The last layer of BCBS's campaign against KanCare expansions is their involvement with the Kansas Chamber. As a cornerstone member of the Kansas Chamber of Commerce, BCBS has a say in the Chamber’s legislative agenda. In 2024, the Chamber rolled out its “Vision 2025” platform, which explicitly includes opposition to expanding Medicaid eligibility.

Chamber Vice President Eric Stafford made their position crystal clear:
Approximately half of 150,000 people who would benefit from Medicaid expansion in Kansas had some form of private health insurance. It would be imprudent to remove those Kansans from the private marketplace in favor of a government program.
Eric’s framing pretends that the “free market” will take care of those already covered while ignoring the 75,000 Kansans who would remain completely uninsured without expansion. Protecting the private insurance companies from losing customers to a public program is more critical to the Chamber than safeguarding tens of thousands of Kansans without existing healthcare.
This is all a result of decades of turning healthcare into just another market where profits come before people. When the system is built to serve corporate interests, decisions about who gets care will always follow the money, and that means blocking anything that might cut into private insurance profits.
Those who are most affected by this are working-class Kansans and rural communities. Without expansion, low-wage workers are left one injury away from medical debt or bankruptcy. This is beyond a policy debate, barring tens of thousands of Kansans the dignity of medical care is depraved. These are the workers that keep our state running, yet they are denied the healthcare that their work should guarantee.
Groups like the Alliance for a Healthy Kansas have been fighting for expansion for years, sharing stories from impacted Kansas and keeping public pressure on the legislature. But as we know, it will take more than just advocacy to overcome the corporate grip on our healthcare system.

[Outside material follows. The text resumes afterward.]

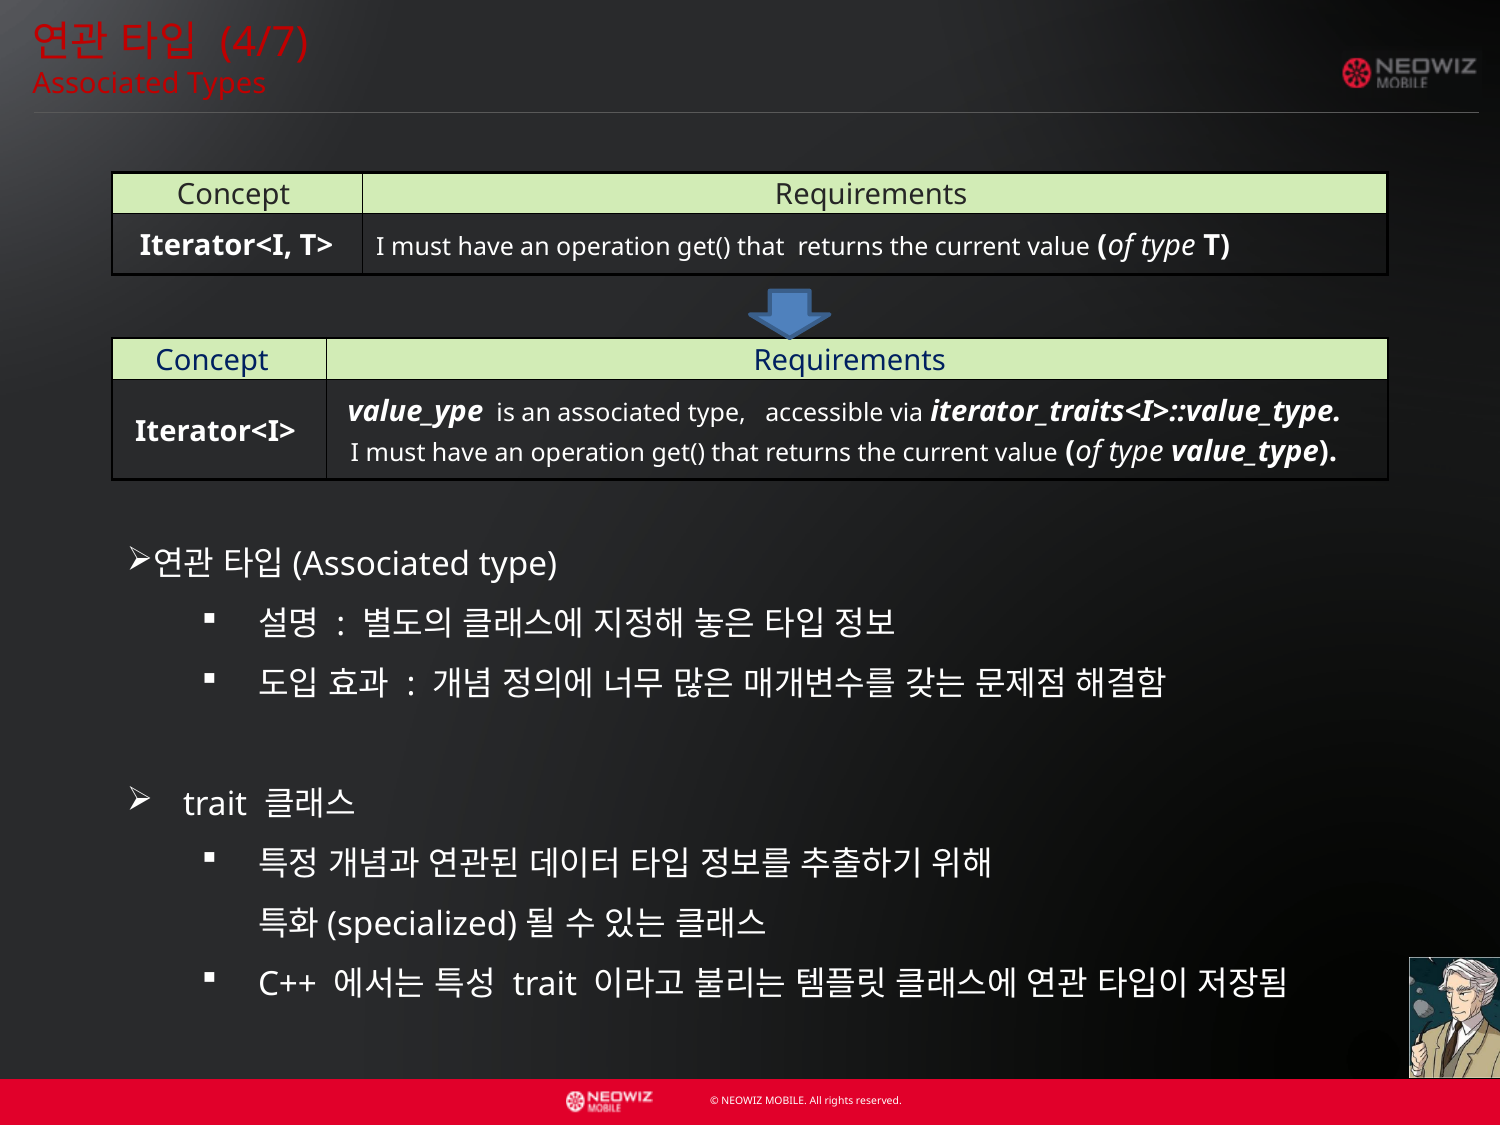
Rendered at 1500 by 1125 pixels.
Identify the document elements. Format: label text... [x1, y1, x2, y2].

As of now Kansas will likely never see Medicaid expansion under the current balance of power in Topeka. Corporate money and the insurance lobby have too tight a grip on the legislature, and both parties have shown they’ll protect profits before people. Every surrounding state that has expanded Medicaid in recent years, like Missouri, Nebraska, and Oklahoma, did it through a ballot measure, bypassing politicians who refused to act. If Kansans want expansion, they’ll have to force it themselves, because the people writing the checks to lawmakers have no interest in seeing it happen.